===== GIVEN TEXT

Sains Malaysiana 50(5)(2021): 1457-1466

http://doi.org/10.17576/jsm-2021-5005-24

Palm Tocotrienol-Rich Fraction Protects Neonatal Rat Cardiomyocytes from H₂O₂-Induced Oxidative Damage

(Fraksi Kaya Tocotrienol Sawit Melindungi Kardiomiosit Tikus Neonatal daripada Induksi Kerosakan Pengoksidaan H₂O₂)

NOOR SHAREENA AISHA ABDUL KHALID, KHUZAIDATUL AZIDAH AHMAD NAZRI & ZAKIAH JUBRI*

Department of Biochemistry, UKM Medical Centre, Jalan Yaacob Latif, Bandar Tun Razak, 56000 Cheras, Kuala Lumpur, Federal Territory, Malaysia

Received: 8 July 2020/Accepted: 30 September 2020

ABSTRACT

Oxidative stress plays an important role in the pathogenesis of heart disease. Tocotrienol-rich fraction (TRF) is an antioxidant and that has the potential to reduce the risk of heart disease. This study is to determine the protective effects of palm TRF against H₂O₂-induced oxidative damage in neonatal rat cardiomyocytes (NRCM). The NRCM were divided into control, treated with TRF (10 µg/mL), H₂O₂ (0.5 mM) and treated with TRF prior to H₂O₂ induction (pre-treatment). Cell viability was determined by the MTS assay,while the presence of reactive oxygen species (ROS) was determined using fluorescent dihydroethidium (DHE) and 5-(and-6)-carboxy-2′,7′-dichlorodihydrofluorescein diacetate (carboxy-H₂DCFDA) dye. Mitochondrial integrity and cell death were determined using JC-1 and Annexin V-FITC staining, respectively. Lactate dehydrogenase (LDH) and superoxide dismutase (SOD) activity were determined by colorimetric assay kit. The concentration of H₂O₂ from 0.5 to 5 mM reduced the cell viability and the H₂O₂ IC₅₀ value of 0.5 mM was used in the experiment. H₂O₂ induction increased the intensity of carboxy-H₂DCFDA and DHE-stains; and also the intensity of green fluorescence of J-monomers in JC-1 staining compared to the control group. The activity of LDH increased while the activity of SOD decreased in the H₂O₂ group. Pre-treatment with TRF reduced the intensities of carboxy-H₂DCFDA and DHE-stains, as well as the green fluorescence of J-monomers in JC-1. Meanwhile, the LDH activity was reduced in the pre-treatment group but no changes were recorded in SOD activity compared to the H₂O₂ group. Palm TRF protects cardiomyocytes from oxidative damage by reducing ROS production and maintaining the mitochondrial membrane integrity thus reducing cell death.

==========
===== AVAILABLE DATA

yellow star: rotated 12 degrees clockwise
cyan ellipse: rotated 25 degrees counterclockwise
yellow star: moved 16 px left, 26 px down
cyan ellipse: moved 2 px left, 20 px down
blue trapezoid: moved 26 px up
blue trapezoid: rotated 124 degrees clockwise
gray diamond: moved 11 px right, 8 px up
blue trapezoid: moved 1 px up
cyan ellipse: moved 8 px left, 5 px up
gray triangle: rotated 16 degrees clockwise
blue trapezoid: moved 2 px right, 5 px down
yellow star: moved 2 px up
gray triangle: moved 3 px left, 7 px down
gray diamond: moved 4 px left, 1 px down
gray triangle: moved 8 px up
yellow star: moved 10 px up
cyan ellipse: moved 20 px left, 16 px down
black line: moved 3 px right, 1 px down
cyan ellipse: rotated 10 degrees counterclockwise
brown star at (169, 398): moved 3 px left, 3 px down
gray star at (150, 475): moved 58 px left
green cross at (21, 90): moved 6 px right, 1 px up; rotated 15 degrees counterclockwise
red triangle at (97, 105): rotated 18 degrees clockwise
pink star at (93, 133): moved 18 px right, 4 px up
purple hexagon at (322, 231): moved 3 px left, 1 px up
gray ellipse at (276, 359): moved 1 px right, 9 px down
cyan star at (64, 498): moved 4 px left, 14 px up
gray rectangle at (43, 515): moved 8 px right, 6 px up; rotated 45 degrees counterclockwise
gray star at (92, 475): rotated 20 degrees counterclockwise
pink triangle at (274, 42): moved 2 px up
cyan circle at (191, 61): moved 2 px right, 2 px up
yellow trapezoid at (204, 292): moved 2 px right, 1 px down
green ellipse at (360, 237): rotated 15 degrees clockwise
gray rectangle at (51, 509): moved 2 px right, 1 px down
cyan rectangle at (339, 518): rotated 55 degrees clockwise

==========

_TASK TO COMPLETE_. Reproduce a passage of the palm tocotrienol abstract word for word, starting at the words "Sains Malaysiana 50(5)(2021): 1457-1466" and ending after the words "Kerosakan Pengoksidaan H₂O₂)". The records play no part in any of the work here.

_ANSWER TO THE PROBLEM_.
Sains Malaysiana 50(5)(2021): 1457-1466

http://doi.org/10.17576/jsm-2021-5005-24

Palm Tocotrienol-Rich Fraction Protects Neonatal Rat Cardiomyocytes from H₂O₂-Induced Oxidative Damage

(Fraksi Kaya Tocotrienol Sawit Melindungi Kardiomiosit Tikus Neonatal daripada Induksi Kerosakan Pengoksidaan H₂O₂)